Canadian Senator from British Columbia
- In office November 4, 1971 – June 8, 1992
- Appointed by: Pierre Trudeau

Personal details
- Born: July 22, 1921 Vancouver, British Columbia, Canada
- Died: June 8, 1992 (aged 70) Vancouver, British Columbia, Canada
- Party: Liberal
- Alma mater: University of British Columbia

= George Van Roggen =

Canadian politician (1921–1992)

George Clifford Van Roggen (July 22, 1921 – June 8, 1992) was a Canadian Senator and a longtime advocate of free trade with the United States.

==Background==
Van Roggen was born in Vancouver, British Columbia. After graduating in law from the University of British Columbia, Van Roggen went to Whitehorse, Yukon in 1949 becoming the town's only practicing lawyer. He later became future Conservative MP Eric Nielsen's law partner.

He returned to Vancouver in 1957 to practice corporate law specializing in corporate real estate.

He was a Liberal Party activist and served as British Columbia campaign chair for the Liberals under Lester Pearson and served in the same role under Pierre Trudeau for the 1968 and 1972 federal elections.

The issue of free trade with the United States had been a dead letter in Canadian politics since the defeat of Sir Wilfrid Laurier's government in the 1911 federal election on the issue of what was called "reciprocity" with the United States. In 1966, Van Roggen spearheaded the approval of a pro-free trade resolution at a national Liberal Party conference. The motion passed but Prime Minister Pearson responded by saying the issue should not be considered "at this time."

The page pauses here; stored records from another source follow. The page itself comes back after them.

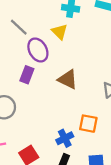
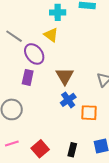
brown triangle: (68, 79) -> (65, 76), turned 42
blue cross: (65, 138) -> (68, 100), moved

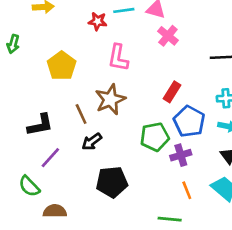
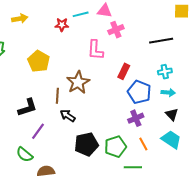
pink cross: (168, 36) -> (116, 30), turned 35
pink L-shape: (118, 58) -> (95, 50), moved
brown line: (81, 114) -> (57, 96), turned 35
green pentagon: (155, 137) -> (115, 147), moved
black arrow: (92, 142) -> (68, 116), turned 77

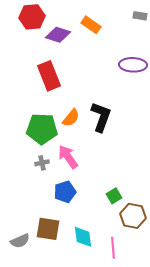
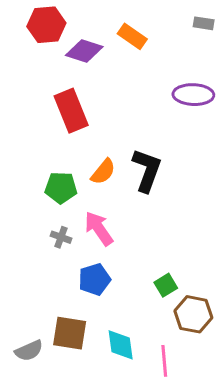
green pentagon: (42, 129) -> (61, 188), size x0.7
gray cross: (42, 163) -> (61, 237), turned 32

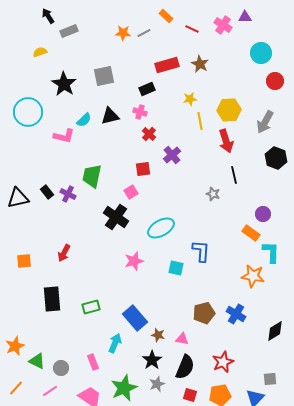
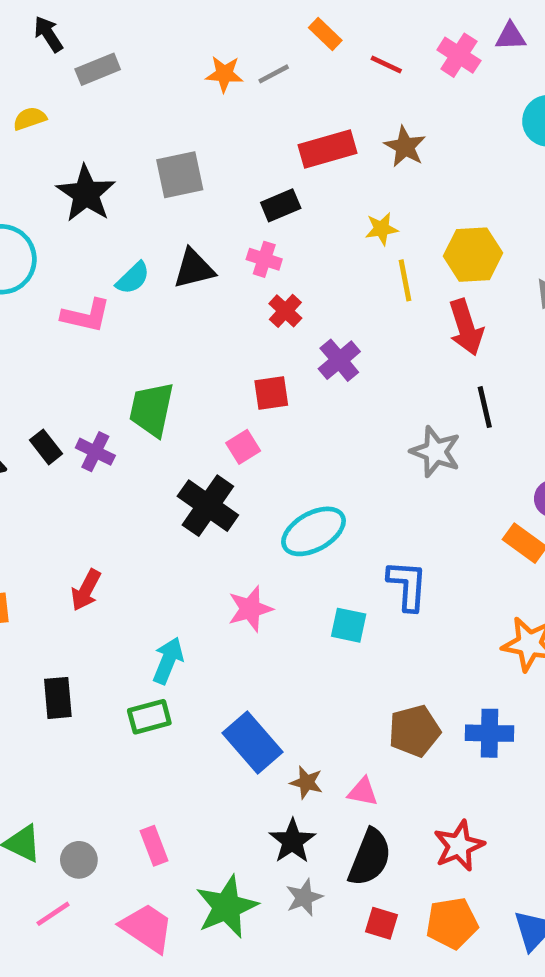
gray star: (213, 194) -> (436, 452), size x1.5
black rectangle: (52, 299) -> (58, 698), size x0.7
blue cross: (236, 314) -> (489, 733), turned -30
cyan arrow: (115, 343) -> (168, 660), moved

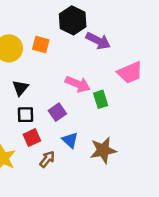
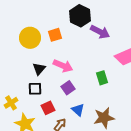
orange square: (41, 45) -> (55, 35), turned -32
pink arrow: (78, 84) -> (63, 66), moved
black square: (25, 115) -> (35, 89), moved

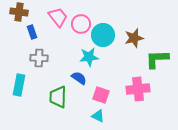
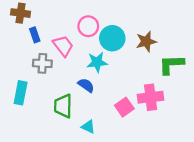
pink trapezoid: (58, 17) -> (63, 46), moved
pink square: (101, 95) -> (124, 107), moved, turned 36
cyan triangle: (98, 116) -> (88, 127), moved

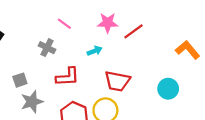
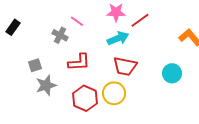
pink line: (64, 24) -> (77, 21), moved
cyan arrow: (95, 51) -> (118, 38), moved, size x1.5

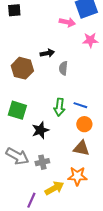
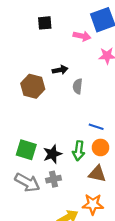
black square: (14, 10) -> (45, 23), moved
green arrow: (59, 107) -> (79, 151), moved
green square: (17, 110) -> (26, 150), moved
gray cross: (42, 162) -> (54, 179), moved

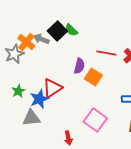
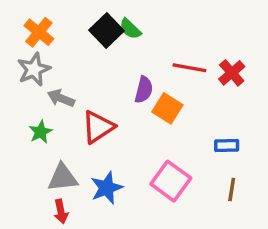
gray arrow: (41, 39) -> (61, 98), moved
orange cross: (26, 42) -> (39, 32), moved
blue star: (39, 99) -> (107, 188), moved
red arrow: (68, 138) -> (61, 211), moved

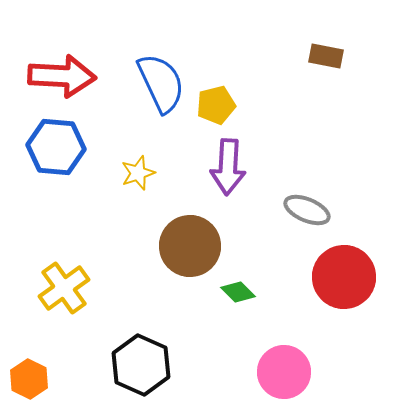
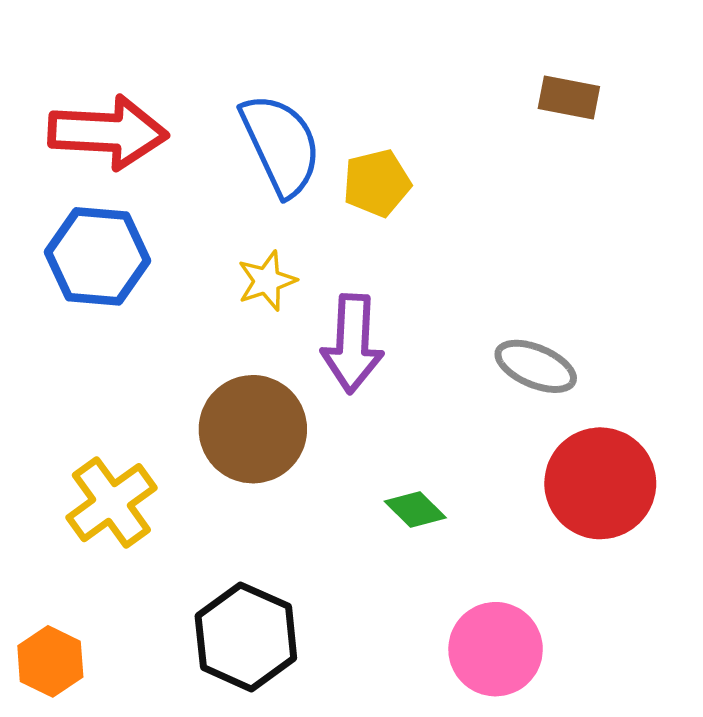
purple arrow: (228, 167) -> (352, 344), moved
yellow star: (138, 173) -> (267, 281), moved
brown circle: (190, 246) -> (253, 429), moved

He was appointed to the Senate in 1971. In 1974, he became chairman of the Senate's Committee of Foreign Affairs and had the committee conduct a study of free trade with the United States which recommended the negotiation of a free trade agreement. This recommendation was endorsed by the Senate in 1982 and was adopted by the Royal Commission on the Economic Union and Development Prospects for Canada in 1985. In turn, the Progressive Conservative government of Brian Mulroney accepted the Commission's recommendation and proceeded to negotiate the Canada-United States Free Trade Agreement in 1987 which was ratified in 1988.

By this time, the Liberals under leader John Turner had come out against free trade putting Van Roggen in an awkward position. He resigned as chairman of the Senate Foreign Committee in 1986 rather than vote against what had been his idea. When the Senate stalled passage of the Free Trade Agreement, Prime Minister Mulroney called the 1988 federal election and campaigned on the issue and was re-elected. After the election, Van Roggen voted with Conservative Senators to approve the Free Trade Agreement while his fellow Liberal senators abstained. The Agreement passed and came into effect on January 1, 1989.

Van Roggen was described as a "C.D. Howe Liberal" and considered an economic conservative but a social liberal who supported a social safety net.

Van Roggen died of liver cancer in Vancouver in 1992.